BRUSSELS: The European Commission has announced plans to implement a circular economy for the EU in a bid to increase resource productivity 30 percent by 2030.
To achieve this timeframe, the Commission says it wants to simplify current legislation in order to increase municipal and packaging recycling to 70 percent and 80 percent respectively. As of 2025, it will ban landfilling of biodegradable waste, plastics, metals, glass, paper and cardboard in order to achieve “virtual elimination” of municipal waste landfilling by 2030.
The legislative proposals - if continued by the new Commission lead by Jean-Claude Juncker - will pass to the Council and the European Parliament.
Noting EU resource productivity grew by 20 percent between 2000 -2011, the Commission argues its proposals would lead to a further 30 percent increase by 2030 - boosting GDP by nearly one percent and creating over two million more jobs.
The UK estimates that adopting a circular economy could generate 50,000 new jobs and €12 billion investment, boosting GDP by €3.6 billion. In addition, redesigned products for a cradle-to-cradle cycle could recapture 140 million tons of waste between now and 2020, leading to €1.7 billion in extra recycling revenues for the British economy.
In the Netherlands, shifting to a circular economy would bring significant reduction in CO2 emissions, land use, fresh water use and raw materials – more than 25 percent of the total imports of goods by weight in the Netherlands a year.

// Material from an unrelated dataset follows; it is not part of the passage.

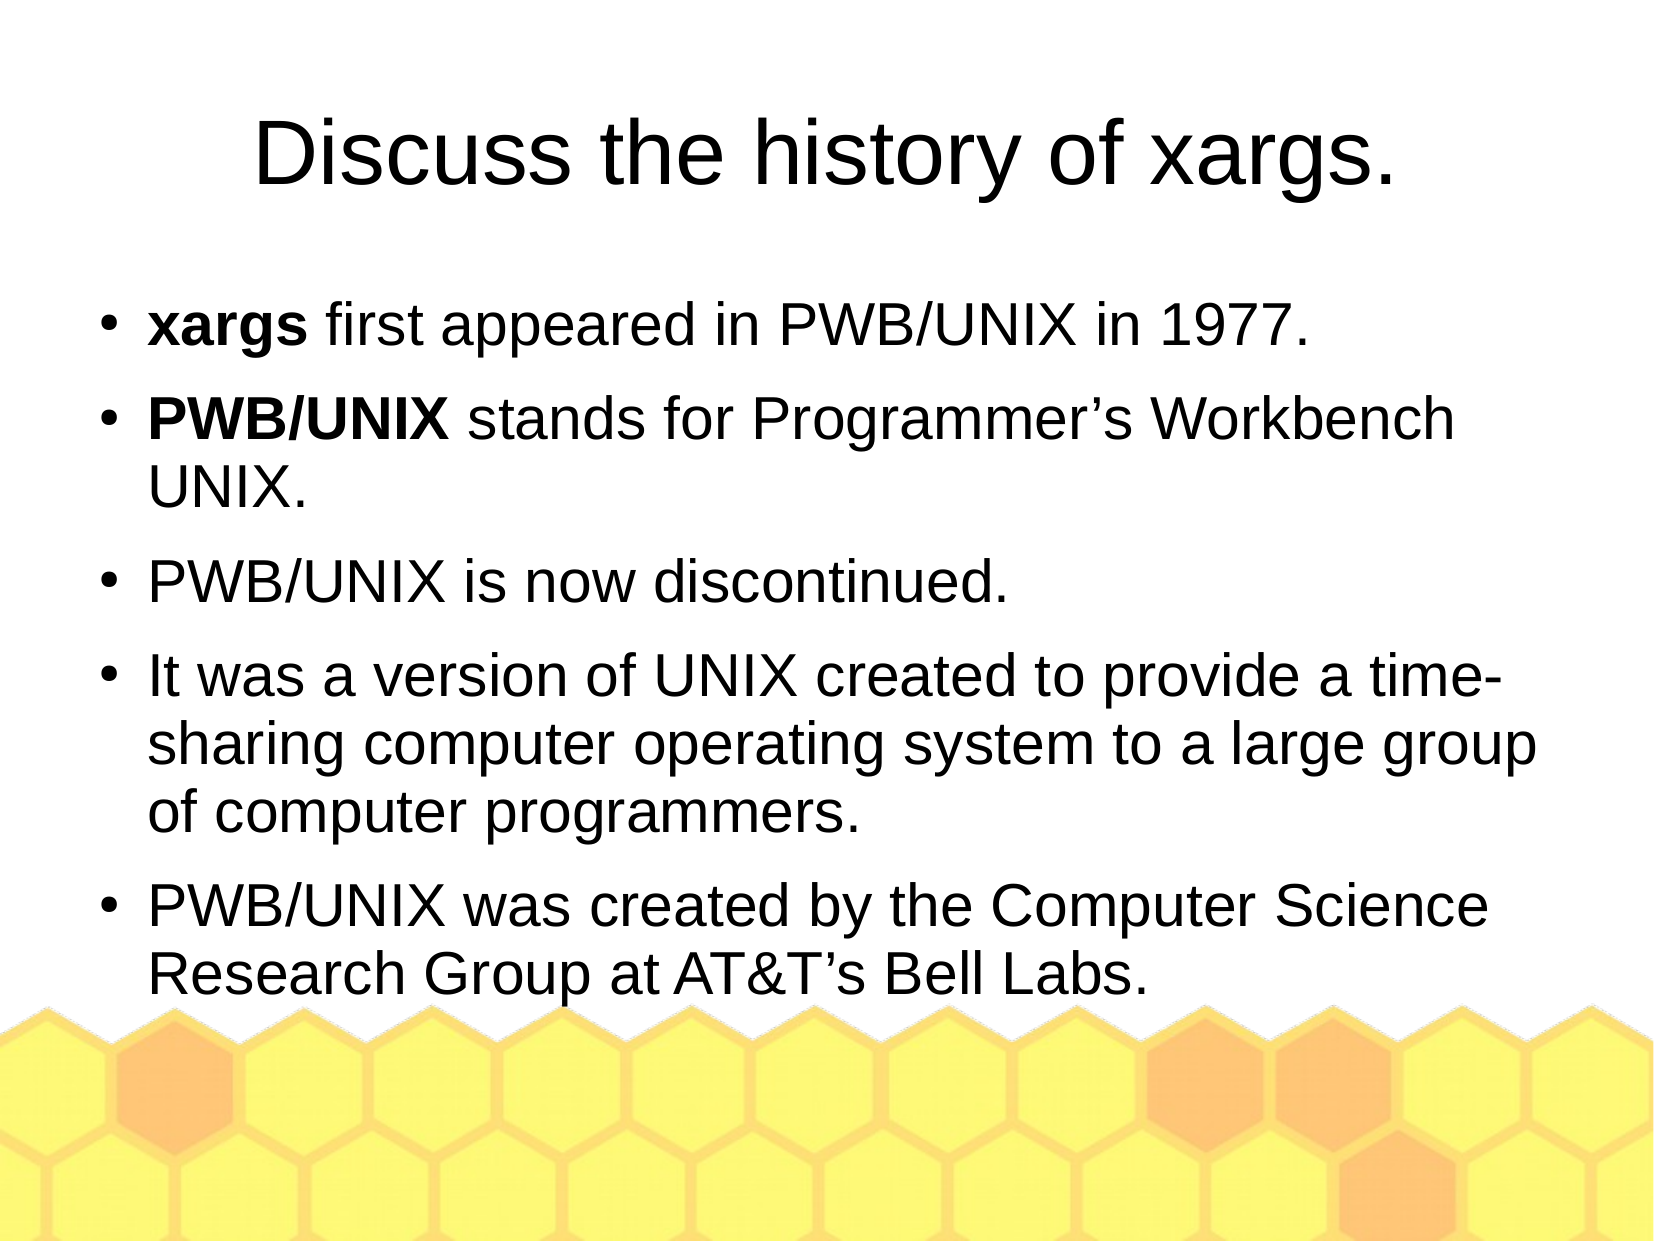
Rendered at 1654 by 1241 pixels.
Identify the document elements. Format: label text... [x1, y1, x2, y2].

The circular economy could produce an extra €7.3 billion a year in market values (or 1.4 percent of today’s GDP) and create 54 000 jobs.
In making the announcement, current environment Commissioner Janez Potočnik said: "We are living with linear economic systems inherited from the 19th Century in a 21st Century world of emerging economies, millions of new middle class consumers, and inter-connected markets.
“If we want to compete we have to get the most out of our resources, and that means recycling them back into productive use, not burying them in landfills as waste. Moving to a circular economy is not only possible, it is profitable, but that does not mean it will happen without the right policies. The 2030 targets that we propose are about taking action today to accelerate the transition to a circular economy and exploiting the business and job opportunities it offers," he added.